I think that most people who advocate USB-C do it because they want the world to use only one cable, so they wouldn't need so many different ones.
For that matter, why do people prefer PS/2?
Myths.
1. People used to believe that you couldn't do N-key rollover over USB... Well that was
partially true, because first it took a while before the industry figured out how, and second there were some stupid bugs in some host USB stacks which made early attempts at NKRO over USB incompatible with them. And many keyboards listed as being NKRO are actually still only 6KRO over USB.
2. PC gamers look for the maximum speed, and the theoretical speed for
a single key press over PS/2 is allowed to be
slightly faster. Actually the allowed rate of PS/2 (key press per second) is a
range within which the more fixed max rate of Full-Speed USB (frame per second) lies, so ... a PS/2 keyboard could actually have a
lower transfer rate than a modern mechanical USB keyboard.
But that is still only
transfer rate, not
latency. In practice, there are many other factors within the controller that can add latency. It is likely that the microcontroller in a vintage PS/2 keyboard is much slower than a 32-bit ARM microcontroller in a modern keyboard for everything but the protocol itself.

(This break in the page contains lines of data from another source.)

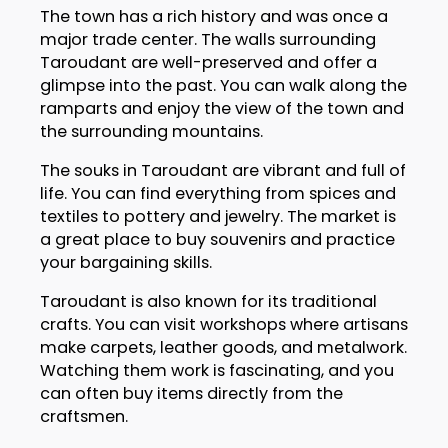
The town has a rich history and was once a
major trade center. The walls surrounding
Taroudant are well-preserved and offer a
glimpse into the past. You can walk along the
ramparts and enjoy the view of the town and
the surrounding mountains.
The souks in Taroudant are vibrant and full of
life. You can find everything from spices and
textiles to pottery and jewelry. The market is
a great place to buy souvenirs and practice
your bargaining skills.
Taroudant is also known for its traditional
crafts. You can visit workshops where artisans
make carpets, leather goods, and metalwork.
Watching them work is fascinating, and you
can often buy items directly from the
craftsmen.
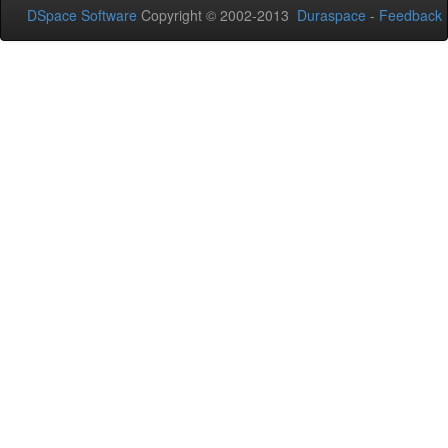
DSpace Software
Copyright © 2002-2013
Duraspace
-
Feedback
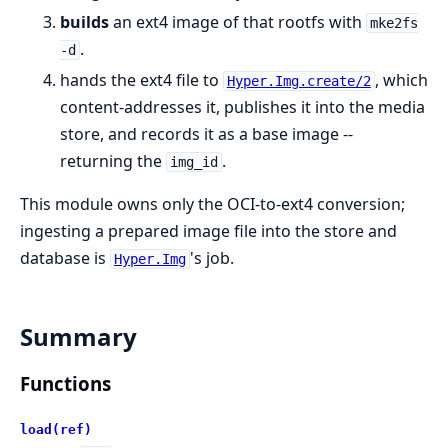
builds
an ext4 image of that rootfs with
mke2fs
.
-d
hands the ext4 file to
, which
Hyper.Img.create/2
content-addresses it, publishes it into the media
store, and records it as a base image --
returning the
.
img_id
This module owns only the OCI-to-ext4 conversion;
ingesting a prepared image file into the store and
database is
's job.
Hyper.Img
Summary
Functions
load(ref)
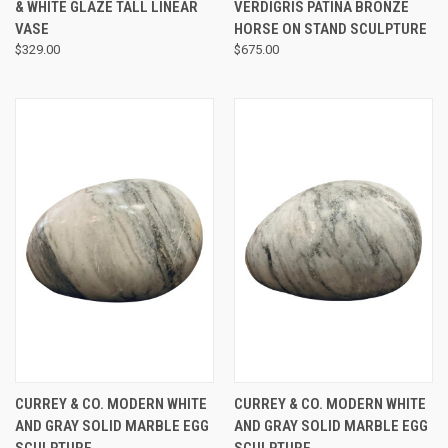
& WHITE GLAZE TALL LINEAR
VERDIGRIS PATINA BRONZE
VASE
HORSE ON STAND SCULPTURE
$329.00
$675.00
CURREY & CO. MODERN WHITE
CURREY & CO. MODERN WHITE
AND GRAY SOLID MARBLE EGG
AND GRAY SOLID MARBLE EGG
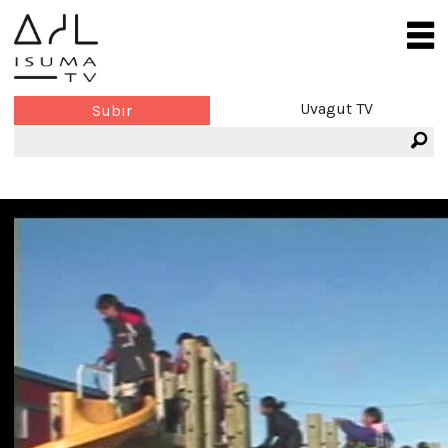
Uvagut TV
Subir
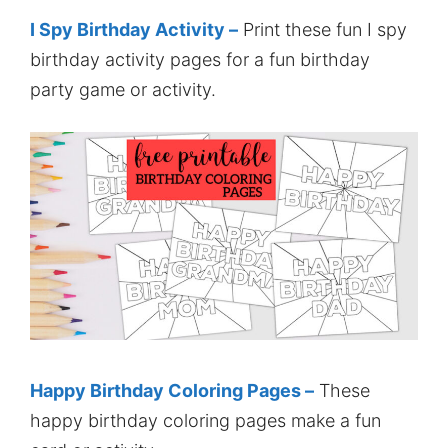
I Spy Birthday Activity –
Print these fun I spy
birthday activity pages for a fun birthday
party game or activity.
Happy Birthday Coloring Pages –
These
happy birthday coloring pages make a fun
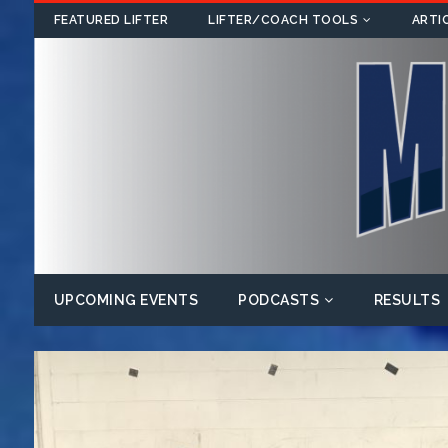
FEATURED LIFTER
LIFTER/COACH TOOLS
ARTI
UPCOMING EVENTS
PODCASTS
RESULTS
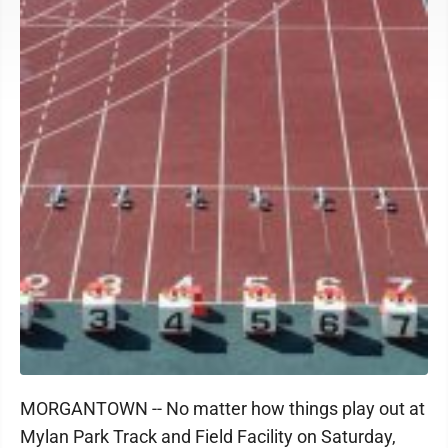
MORGANTOWN -- No matter how things play out at
Mylan Park Track and Field Facility on Saturday,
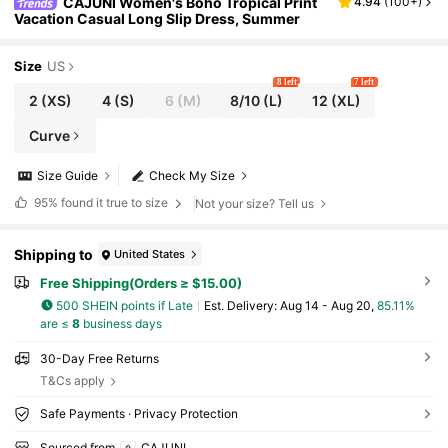
CAJUNI Women's Boho Tropical Print
4.94
(
100+
)
Vacation Casual Long Slip Dress, Summer
Size
US
8 left
7 left
2
(XS)
4
(S)
6
(M)
8/10
(L)
12
(XL)
Curve
Size Guide
Check My Size
95%
found it true to size
Not your size? Tell us
Shipping to
United States
Free Shipping(Orders ≥ $15.00)
500 SHEIN points if Late
​Est. Delivery:
Aug 14 - Aug 20,
85.11%
are ≤
8
business days
30-Day Free Returns
T&Cs apply
Safe Payments · Privacy Protection
Sourced from
CAJUNI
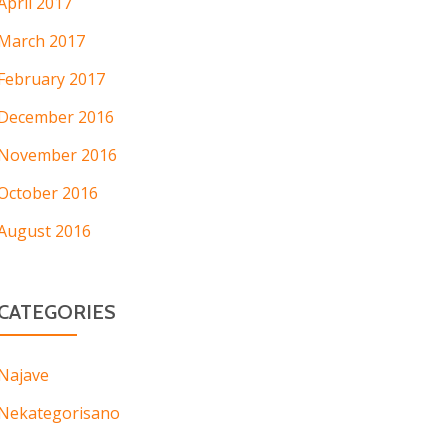
April 2017
March 2017
February 2017
December 2016
November 2016
October 2016
August 2016
CATEGORIES
Najave
Nekategorisano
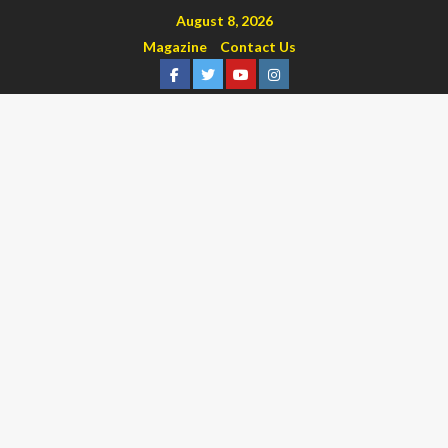
August 8, 2026
Magazine
Contact Us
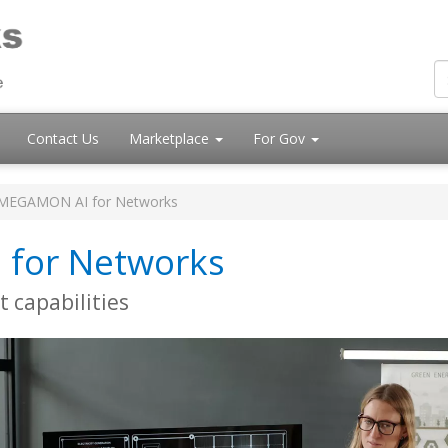
Contact Us
Marketplace
For Gov
MEGAMON AI for Networks
for Networks
 capabilities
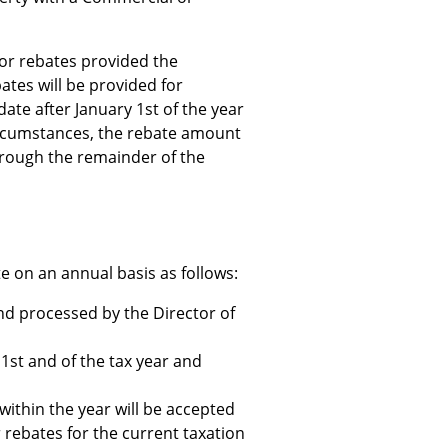
or rebates provided the
ates will be provided for
ate after January 1st of the year
ircumstances, the rebate amount
hrough the remainder of the
te on an annual basis as follows:
and processed by the Director of
1st and of the tax year and
 within the year will be accepted
r rebates for the current taxation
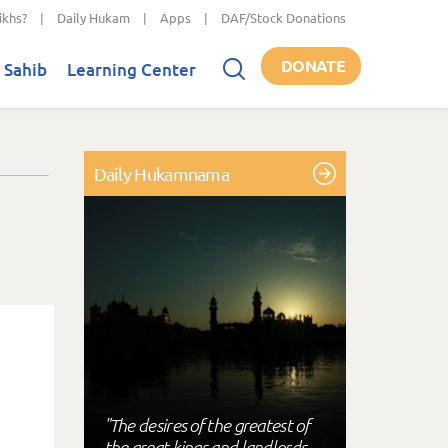
ikhs?
|
Daily Hukam
|
Apps
|
DAF/Stock Donations
DONATE
 Sahib
Learning Center
Daily Hukamnama
"The desires of the greatest of
the great kings and landlords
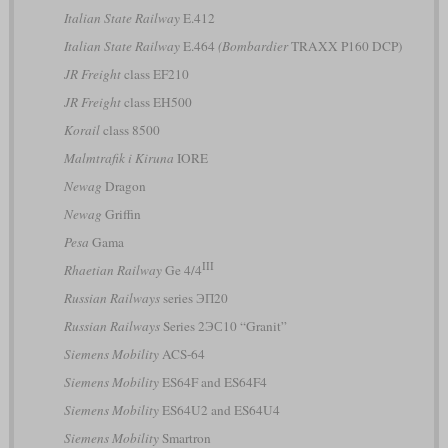
Italian State Railway
E.412
Italian State Railway
E.464
(Bombardier
TRAXX P160 DCP)
JR Freight
class EF210
JR Freight
class EH500
Korail
class 8500
Malmtrafik i Kiruna
IORE
Newag
Dragon
Newag
Griffin
Pesa
Gama
III
Rhaetian Railway
Ge 4/4
Russian Railways
series ЭП20
Russian Railways
Series 2ЭС10 “Granit”
Siemens Mobility
ACS-64
Siemens Mobility
ES64F and ES64F4
Siemens Mobility
ES64U2 and ES64U4
Siemens Mobility
Smartron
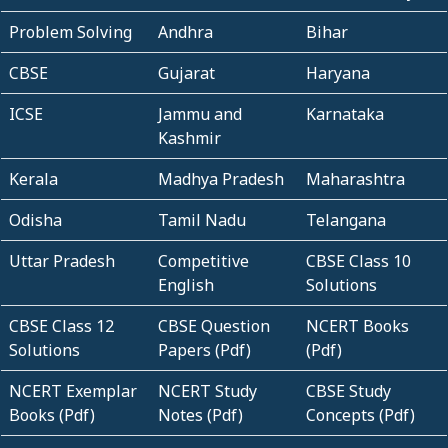
Problem Solving
Andhra
Bihar
CBSE
Gujarat
Haryana
ICSE
Jammu and
Karnataka
Kashmir
Kerala
Madhya Pradesh
Maharashtra
Odisha
Tamil Nadu
Telangana
Uttar Pradesh
Competitive
CBSE Class 10
English
Solutions
CBSE Class 12
CBSE Question
NCERT Books
Solutions
Papers (Pdf)
(Pdf)
NCERT Exemplar
NCERT Study
CBSE Study
Books (Pdf)
Notes (Pdf)
Concepts (Pdf)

Not that there isn't room for speed improvements in modern microcontrollers: for one thing, much USB hardware require packets to be put in a queue whereas the USB protocol is based on polling¸ so a packet may have to wait in its queue for several microseconds before the host polls it — thus being several microseconds stale when it is polled instead of being the last recorded state.
I think that a lot of the USB hardware (and some of the HID protocol itself) had been inspired by the PS/2 in the first place — where you
had to queue up input. I would speculate that the rationale for some could have been to make it easier to adapt devices to USB back in the day when USB was introduced.
And BTW, it is also possible to run a keyboard over
High-Speed USB which is even faster, but I have only seen that
done by an enthusiast.
You can turn on your computer from the PS/2 keyboard.
You can do that with USB too.
Both types of ports have to be powered to allow this, but a USB device connected to an "off" computer is required to go into "suspend" mode where it must draw only a very small current. PS/2 does not have a low-power mode.